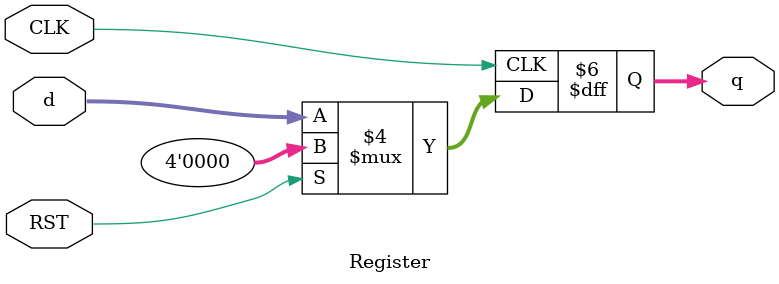
<source format=v>
`timescale 1ns / 1ps

module Register #(parameter WL = 4)
                 (input CLK, RST,
                  input [WL-1:0] d,
                  output reg [WL-1:0] q);
                  
    always @ (posedge CLK) begin
        if (!RST)
            q <= d;
        else
            q <= 4'b0;
    end
                  
endmodule

</source>
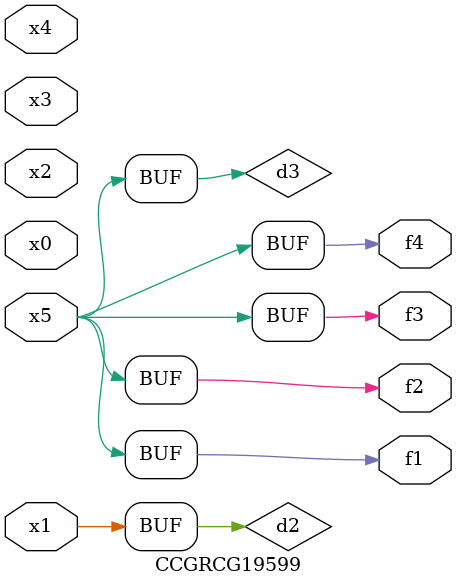
<source format=v>
module CCGRCG19599(
	input x0, x1, x2, x3, x4, x5,
	output f1, f2, f3, f4
);

	wire d1, d2, d3;

	not (d1, x5);
	or (d2, x1);
	xnor (d3, d1);
	assign f1 = d3;
	assign f2 = d3;
	assign f3 = d3;
	assign f4 = d3;
endmodule

</source>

* * * *

_WHAT IS BEING ASKED_. The answer must be the full listing retyped exactly, with no pictures in it.

_COMPLETED EXERCISE_.
<source format=v>
`timescale 1ns / 1ps

module Register #(parameter WL = 4)
                 (input CLK, RST,
                  input [WL-1:0] d,
                  output reg [WL-1:0] q);
                  
    always @ (posedge CLK) begin
        if (!RST)
            q <= d;
        else
            q <= 4'b0;
    end
                  
endmodule

</source>
<source format=v>
module CCGRCG19599(
	input x0, x1, x2, x3, x4, x5,
	output f1, f2, f3, f4
);

	wire d1, d2, d3;

	not (d1, x5);
	or (d2, x1);
	xnor (d3, d1);
	assign f1 = d3;
	assign f2 = d3;
	assign f3 = d3;
	assign f4 = d3;
endmodule

</source>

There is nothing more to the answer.